UGC's Approach Until Now – NAAC And Its Dismal Success
In 1994, UGC started National Assessment and Accreditation Council (NAAC), an autonomous body to assess and accredit institutions of higher education in the country. NAAC's mission is "To make quality the defining element of higher education in India through a combination of self and external quality evaluation, promotion and sustenance initiatives." NAAC facilitates the volunteering institutions to assess their performance vis-a-vis set parameters through introspection and a process that provides space for participation of the institution. Accreditation Grades awarded are A, B, C, D denoting Very Good, Good, Satisfactory and Unsatisfactory respectively. This is a voluntary activity. And the uptake has been rather dismal. As per NAAC report, there were only 134 Universities (18.2%) out of 736 having accreditation as on 14th Sep 2015. After 21 years of NAAC being formed, if this is the uptake, it leaves a lot to ponder over.
The New Initiative – NIRF
Ministry of Human resource Development, Govt of India, has now launched National Institutional Ranking Framework (NIRF) on 29 Sep 2015. To start with, this framework has been defined for Engineering and Management institutions and is likely to be devised for other domains as well.
- Specifically developed for and by Indian institutions
- Outlines the methodology for ranking institutes across the country (divided in Category A and Category B). Cat A is for institutions which are engaged in both Research and Teaching, and Cat B for those primarily engaged in Teaching
- Covers 5 broad parameters (with sub components having different weightages)
- Teaching, Learning and Resources
- Research and Professional Practices
- Graduation Outcomes
- Outreach and Inclusivity
Focus : Numbers and quality of faculty, library and lab resources and general facilities for development of young persons
Sub parameters : (a) Faculty Student Ratio (b) Faculty Qualifications and Experience (c) Library and Laboratory Facilities (d) Facilities for Sports and Extra-Curricular Activities
Focus : Quantity and quality of research output as seen through international data bases, IPR generation and interface with industry and fellow professionals
Sub parameters : (a) Peer-Reviewed Publications (b) Citations of Research (c) IPR and Patents (d) Collaborative Work (e) Research Funding and Consulting.
Focus : Student graduation rate and their success in finding appropriate placement in industry and Government or taking up higher studies.
Sub parameters : (a) Public and University Examinations (b) Placement, Higher Studies and Entrepreneurship (c) Mean Compensation Package.
Focus : Representation of women and socially challenged persons in student and/or faculty populations, and also on outreach activities of the institution.

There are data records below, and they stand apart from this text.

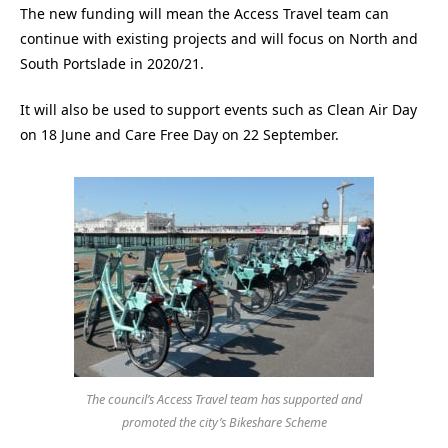
The new funding will mean the Access Travel team can
continue with existing projects and will focus on North and
South Portslade in 2020/21.
It will also be used to support events such as Clean Air Day
on 18 June and Care Free Day on 22 September.
The council’s Access Travel team has supported and
promoted the city’s Bikeshare Scheme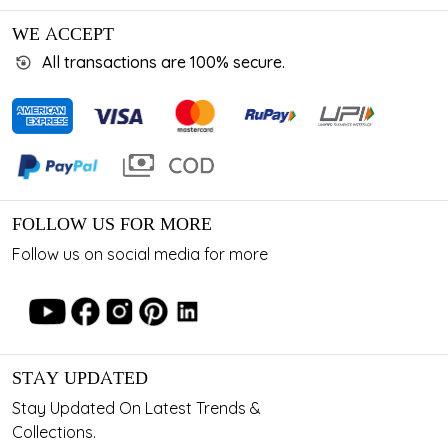
WE ACCEPT
All transactions are 100% secure.
FOLLOW US FOR MORE
Follow us on social media for more
STAY UPDATED
Stay Updated On Latest Trends &
Collections.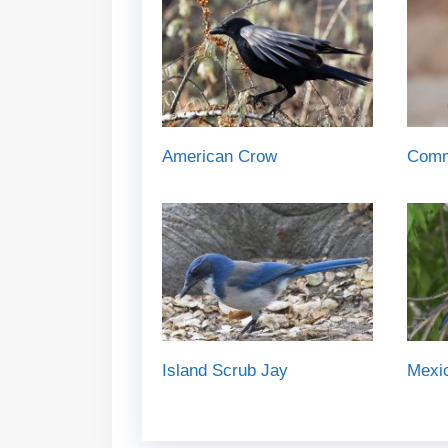
American Crow
Comm
Island Scrub Jay
Mexi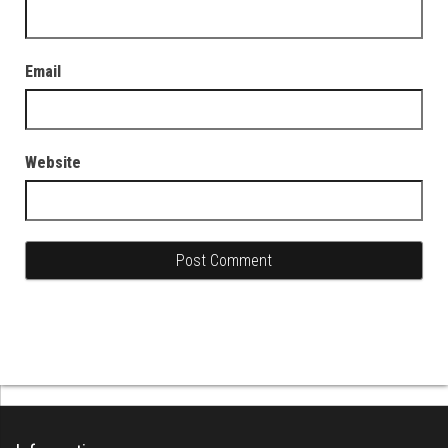
Email
Website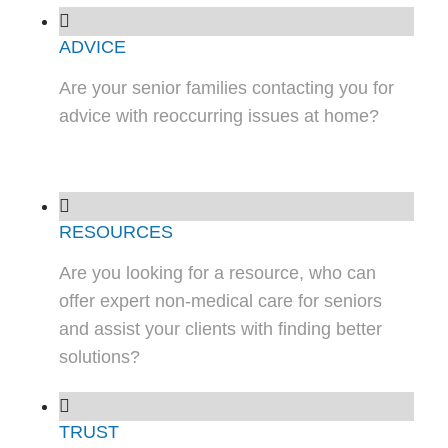
ADVICE
Are your senior families contacting you for
advice with reoccurring issues at home?
RESOURCES
Are you looking for a resource, who can
offer expert non-medical care for seniors
and assist your clients with finding better
solutions?
TRUST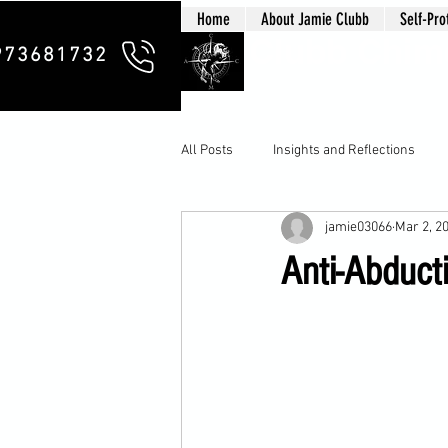
Home
About Jamie Clubb
Self-Pro
Clubb Chim
973681732
All Posts
Insights and Reflections
jamie03066
Mar 2, 2
Anti-Abducti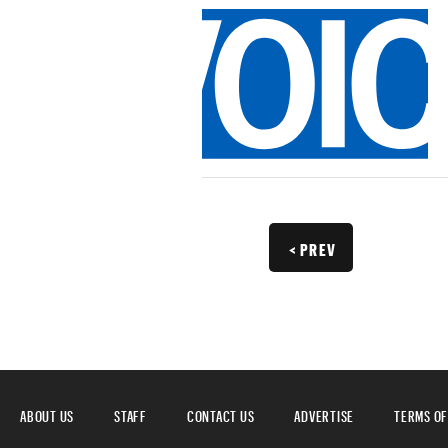
< PREV
ABOUT US
STAFF
CONTACT US
ADVERTISE
TERMS OF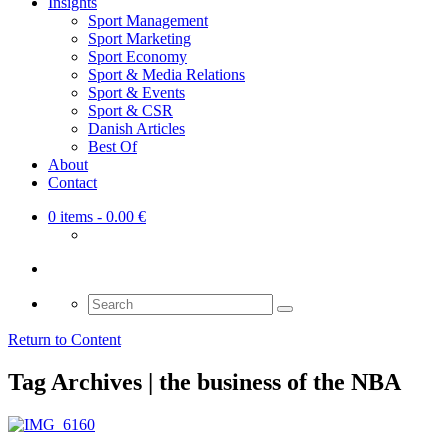
Insights
Sport Management
Sport Marketing
Sport Economy
Sport & Media Relations
Sport & Events
Sport & CSR
Danish Articles
Best Of
About
Contact
0 items
- 0.00 €
Search
for:
Return to Content
Tag Archives | the business of the NBA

Sub parameters : (a) Outreach (b) Region Diversity (c) Representation of Women (d) Socially Challenged Students (e) Facilities for Physically Challenged Students
Focus : Perception of the institution by its stakeholders
This is a very welcome step. First and foremost, it focuses on outcomes based approach – not just on physical infrastructure.
Second, it divides institutions in categories and assesses/ranks them within their league, thus ensuring a level playing field.
Third, there are clearly spelt out evaluation parameters. And not just the parameters but also the methodology to be adopted for assessment against those. Opacity and subjectivity are therefore done away with.
Fourth, key inclusiveness parameters are included. These are important for India, given our complex and diverse socio-economic-cultural setup.
Fifth, non-academic aspects (sports and extra curricular activities) are also given a consideration. All work and no play makes jack a dull boy. And India does not want dull boys.
Sixth, this being a system by India for India, it may sensitize a lot of institutions to do an introspection and thereby take measure for quality improvement. This will further enable them go for global ranking benchmarks as the next step.
Seventh, and extremely important, it will lay to rest the tall and confusing ranking used by many institutions, thereby helping students and their parents.
Will It Succeed?
Having said the above, its success will depend upon cooperation of institutions and facilitation by the Govt bodies involved. Any good initiative can only be as good as the people running those and their genuine intent at making t succeed. Given the complexity and diversity prevalent, challenges are immense but where there is a will, there is a way. Hope this marks the beginning of a new large scale qualitative reforms chapter in higher education sector in India.